Stored data entries:
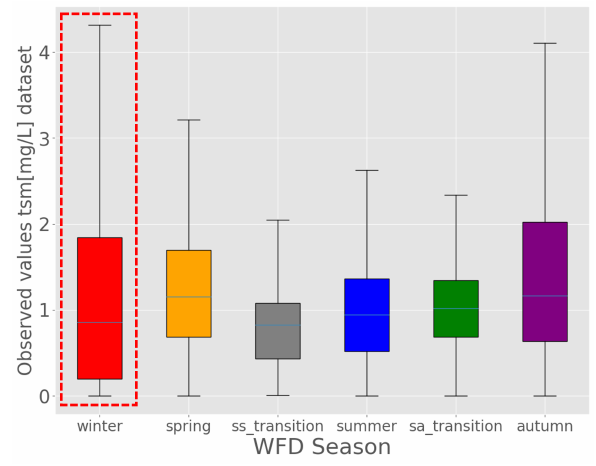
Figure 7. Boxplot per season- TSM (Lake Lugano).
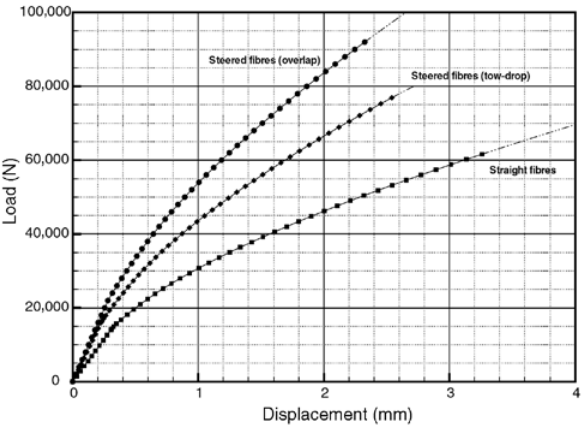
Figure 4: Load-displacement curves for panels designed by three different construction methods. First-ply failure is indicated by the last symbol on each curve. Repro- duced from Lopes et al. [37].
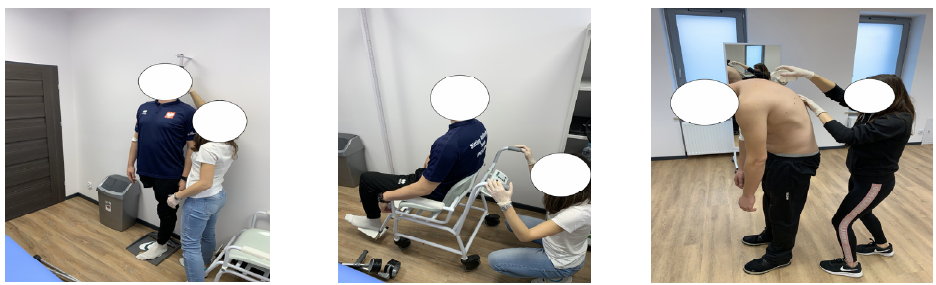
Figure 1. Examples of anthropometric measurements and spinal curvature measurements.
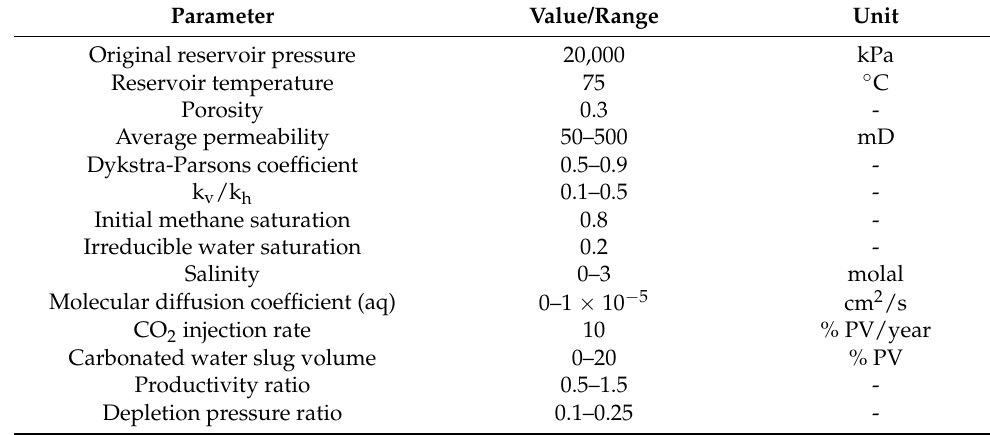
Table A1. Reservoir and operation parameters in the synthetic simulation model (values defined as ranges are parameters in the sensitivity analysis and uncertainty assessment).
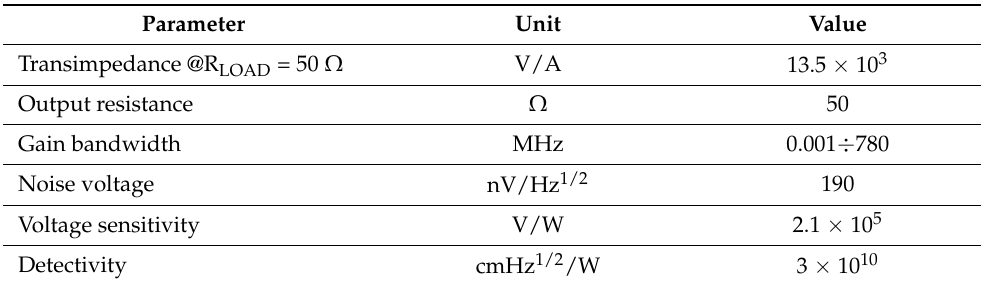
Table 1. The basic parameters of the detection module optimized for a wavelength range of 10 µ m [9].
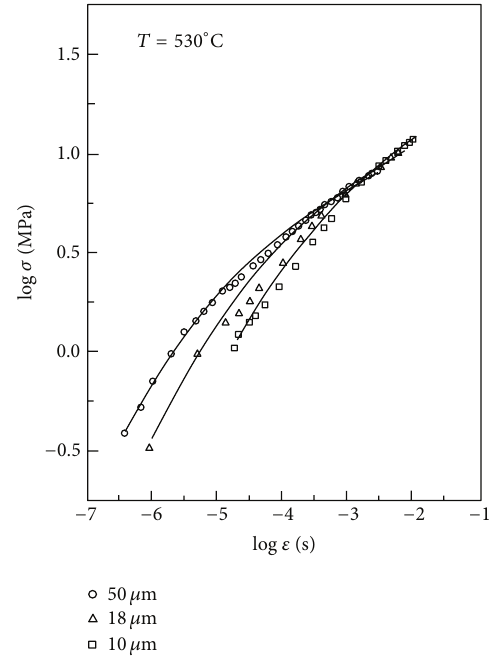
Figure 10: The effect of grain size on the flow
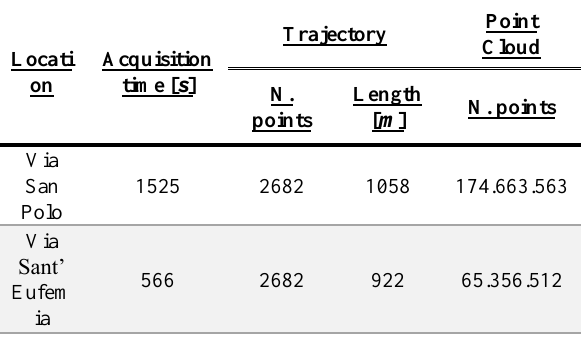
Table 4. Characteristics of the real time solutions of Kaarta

TASK BRIEF
Output exactly the lines from the line with "Table A1. Reservoir" to the last line of the records, including both, and leave every picture out.

WRITTEN ANSWER
Table A1. Reservoir and operation parameters in the synthetic simulation model (values defined as ranges are parameters in the sensitivity analysis and uncertainty assessment).
Table 1. The basic parameters of the detection module optimized for a wavelength range of 10 µ m [9].
Figure 10: The effect of grain size on the flow
Table 4. Characteristics of the real time solutions of Kaarta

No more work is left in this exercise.